The death penalty is a barbaric practice and an abomination that has no place in any society that claims to be civilized. In the US, the death penalty can be imposed under state law or federal law. Homicides are usually prosecuted under state laws and these vary from state to state but under certain circumstances, people can be sentenced under federal law. Currently there are about 2,500 people on what is called death row, almost all of them under state laws with about 50 of them under federal law. It is just these 50 that are affected by the latest moratorium. Currently 27 states have the death penalty on their books and 23 have abolished it. Of the 27 still with the death penalty, in three of them governors have imposed a moratorium on carrying them out.

The federal government had imposed a moratorium on carrying out the death penalty since 2003. But in July of 2020, Trump and his attorney general Bill Barr, in a disgusting display of bloodlust, decided to go on a killing spree and execute as many people on death row as they could before they left office.

Donald Trump’s justice department resumed federal executions in July, after a 17-year hiatus. No president in more than 120 years had overseen as many federal executions. The last inmate to be executed, Dustin Higgs, was put to death at the federal prison complex in Terre Haute, Indiana, less than a week before Trump left office.

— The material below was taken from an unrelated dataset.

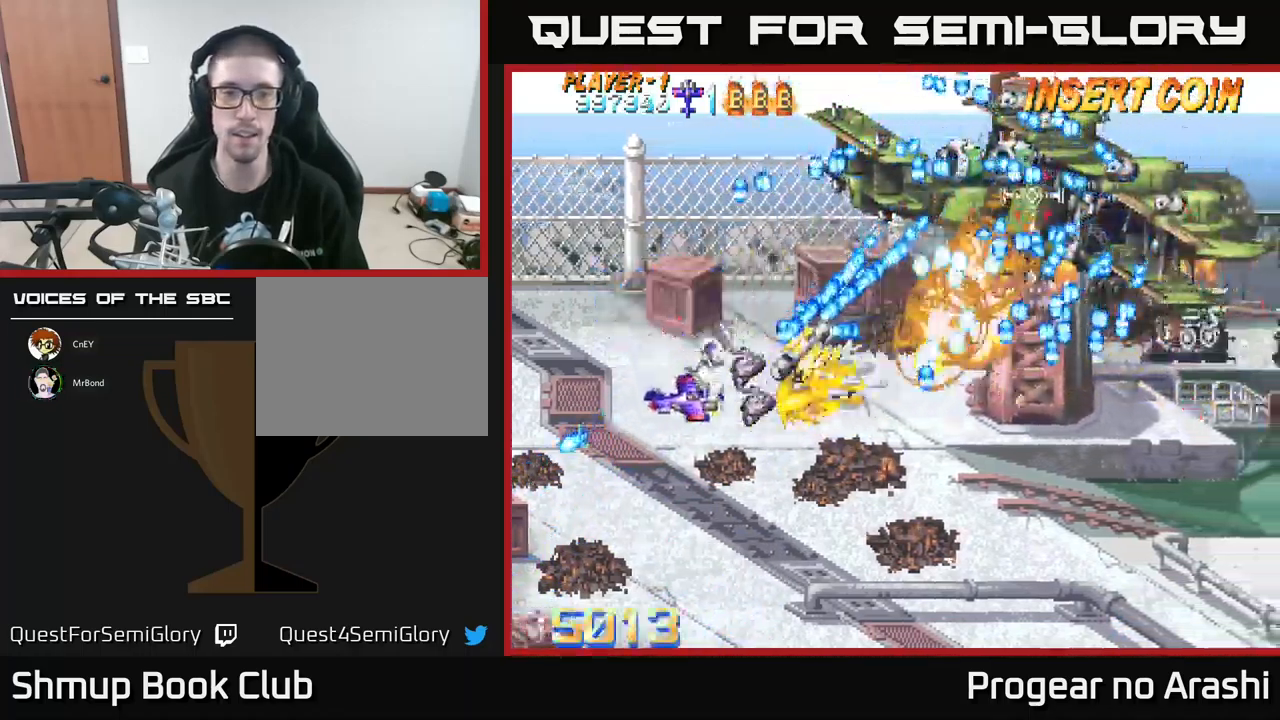
{"buttons": ["DPAD_DOWN", "DPAD_RIGHT"], "left_stick": "center", "events": [[100, "DPAD_RIGHT", "down"], [184, "DPAD_RIGHT", "up"], [400, "DPAD_RIGHT", "down"]]}
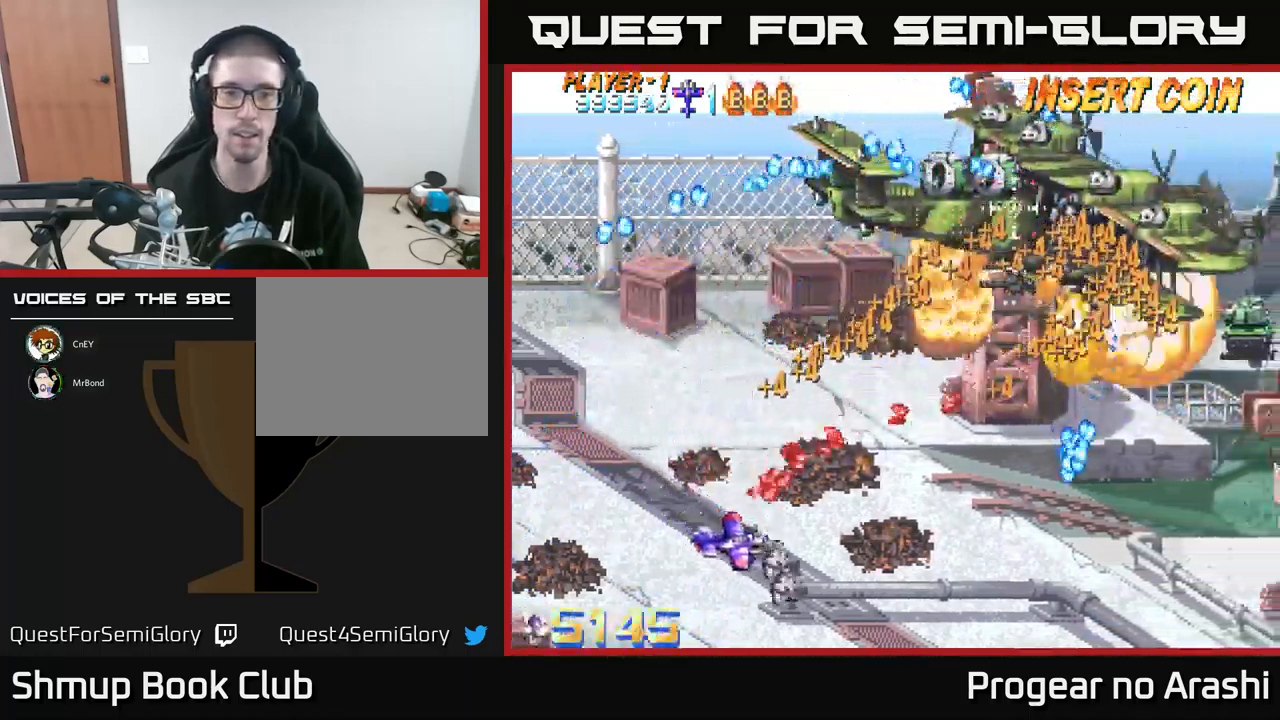
{"buttons": ["DPAD_DOWN", "DPAD_RIGHT"], "left_stick": "center"}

A total of 13 executions were carried out in that six-month period. They were perhaps motivated by the fact that then-presumptive Democratic candidate candidate Joe Biden said that he was opposed to the death penalty.

Biden has long had a history of being a political weathervane, shifting his positionwith the prevailing winds. During the height of the punitive war on crime period, he was in favor of the death penalty.

As a then-proponent of the death penalty, [Biden] helped craft 1994 laws that added 60 federal crimes for which someone could be put to death, including kidnappings during which someone dies. He later conceded the laws disproportionately affected Black people.

I am glad that he has shifted his stance.

Comments

  1. Who Cares says

    @Matt G(#1):
    I’m still waiting for someone to sue the IRS to revoke the religious exemption from the Catholic church. Something about only being able to keep it while they are not attempting to coerce the US government into a specific action.

  2. consciousness razor says

    This is just kicking the can down the road for the next administration. They wasted six months in office before they got around to pausing it temporarily in order to “review” the DOJ’s stance, when we should just abolish the practice altogether at the state and federal levels.

  3. John Morales says

    consciousness razor, it’s fair to say it’s not much and that it’s belated, but perhaps acknowledging that’s better than expediting executions and doing nothing at all is even more fair.

  4. says

    They should still keep torture as a capital crime, and enforce it on every president who allowed Gitmo to operate under their term of office. Chop ’em all.

  5. jrkrideau says

    The death penalty is a barbaric practice and an abomination that has no place in any society that claims to be civilized.

    It leaves the USA in the distinguished company of such nations as Saudi Arabia and Iran.